#### [DATASET EXCERPT]
◆ ◆ ◆
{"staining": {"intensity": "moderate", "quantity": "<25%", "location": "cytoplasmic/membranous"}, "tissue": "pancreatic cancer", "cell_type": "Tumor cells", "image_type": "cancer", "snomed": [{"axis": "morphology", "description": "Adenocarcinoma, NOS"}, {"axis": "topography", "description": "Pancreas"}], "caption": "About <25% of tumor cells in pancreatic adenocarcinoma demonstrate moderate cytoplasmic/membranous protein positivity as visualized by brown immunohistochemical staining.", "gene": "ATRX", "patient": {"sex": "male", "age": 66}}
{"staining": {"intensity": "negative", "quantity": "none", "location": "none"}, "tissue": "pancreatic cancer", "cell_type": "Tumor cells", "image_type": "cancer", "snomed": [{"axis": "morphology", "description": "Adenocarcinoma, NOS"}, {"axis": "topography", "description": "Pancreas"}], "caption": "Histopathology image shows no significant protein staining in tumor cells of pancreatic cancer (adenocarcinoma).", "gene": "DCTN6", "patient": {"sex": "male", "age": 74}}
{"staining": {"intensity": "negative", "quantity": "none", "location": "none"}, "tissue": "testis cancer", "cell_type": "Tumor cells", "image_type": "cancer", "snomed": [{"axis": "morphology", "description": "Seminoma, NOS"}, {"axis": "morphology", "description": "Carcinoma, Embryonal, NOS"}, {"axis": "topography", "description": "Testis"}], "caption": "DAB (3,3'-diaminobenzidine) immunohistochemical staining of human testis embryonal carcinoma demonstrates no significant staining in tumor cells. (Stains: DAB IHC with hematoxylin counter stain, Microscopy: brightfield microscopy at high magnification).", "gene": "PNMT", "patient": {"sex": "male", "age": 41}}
◆ ◆ ◆
#### [WHAT THE TASK REQUIRES]
Can you reproduce all the material exactly?

#### [RESPONSE AREA]
{"staining": {"intensity": "moderate", "quantity": "<25%", "location": "cytoplasmic/membranous"}, "tissue": "pancreatic cancer", "cell_type": "Tumor cells", "image_type": "cancer", "snomed": [{"axis": "morphology", "description": "Adenocarcinoma, NOS"}, {"axis": "topography", "description": "Pancreas"}], "caption": "About <25% of tumor cells in pancreatic adenocarcinoma demonstrate moderate cytoplasmic/membranous protein positivity as visualized by brown immunohistochemical staining.", "gene": "ATRX", "patient": {"sex": "male", "age": 66}}
{"staining": {"intensity": "negative", "quantity": "none", "location": "none"}, "tissue": "pancreatic cancer", "cell_type": "Tumor cells", "image_type": "cancer", "snomed": [{"axis": "morphology", "description": "Adenocarcinoma, NOS"}, {"axis": "topography", "description": "Pancreas"}], "caption": "Histopathology image shows no significant protein staining in tumor cells of pancreatic cancer (adenocarcinoma).", "gene": "DCTN6", "patient": {"sex": "male", "age": 74}}
{"staining": {"intensity": "negative", "quantity": "none", "location": "none"}, "tissue": "testis cancer", "cell_type": "Tumor cells", "image_type": "cancer", "snomed": [{"axis": "morphology", "description": "Seminoma, NOS"}, {"axis": "morphology", "description": "Carcinoma, Embryonal, NOS"}, {"axis": "topography", "description": "Testis"}], "caption": "DAB (3,3'-diaminobenzidine) immunohistochemical staining of human testis embryonal carcinoma demonstrates no significant staining in tumor cells. (Stains: DAB IHC with hematoxylin counter stain, Microscopy: brightfield microscopy at high magnification).", "gene": "PNMT", "patient": {"sex": "male", "age": 41}}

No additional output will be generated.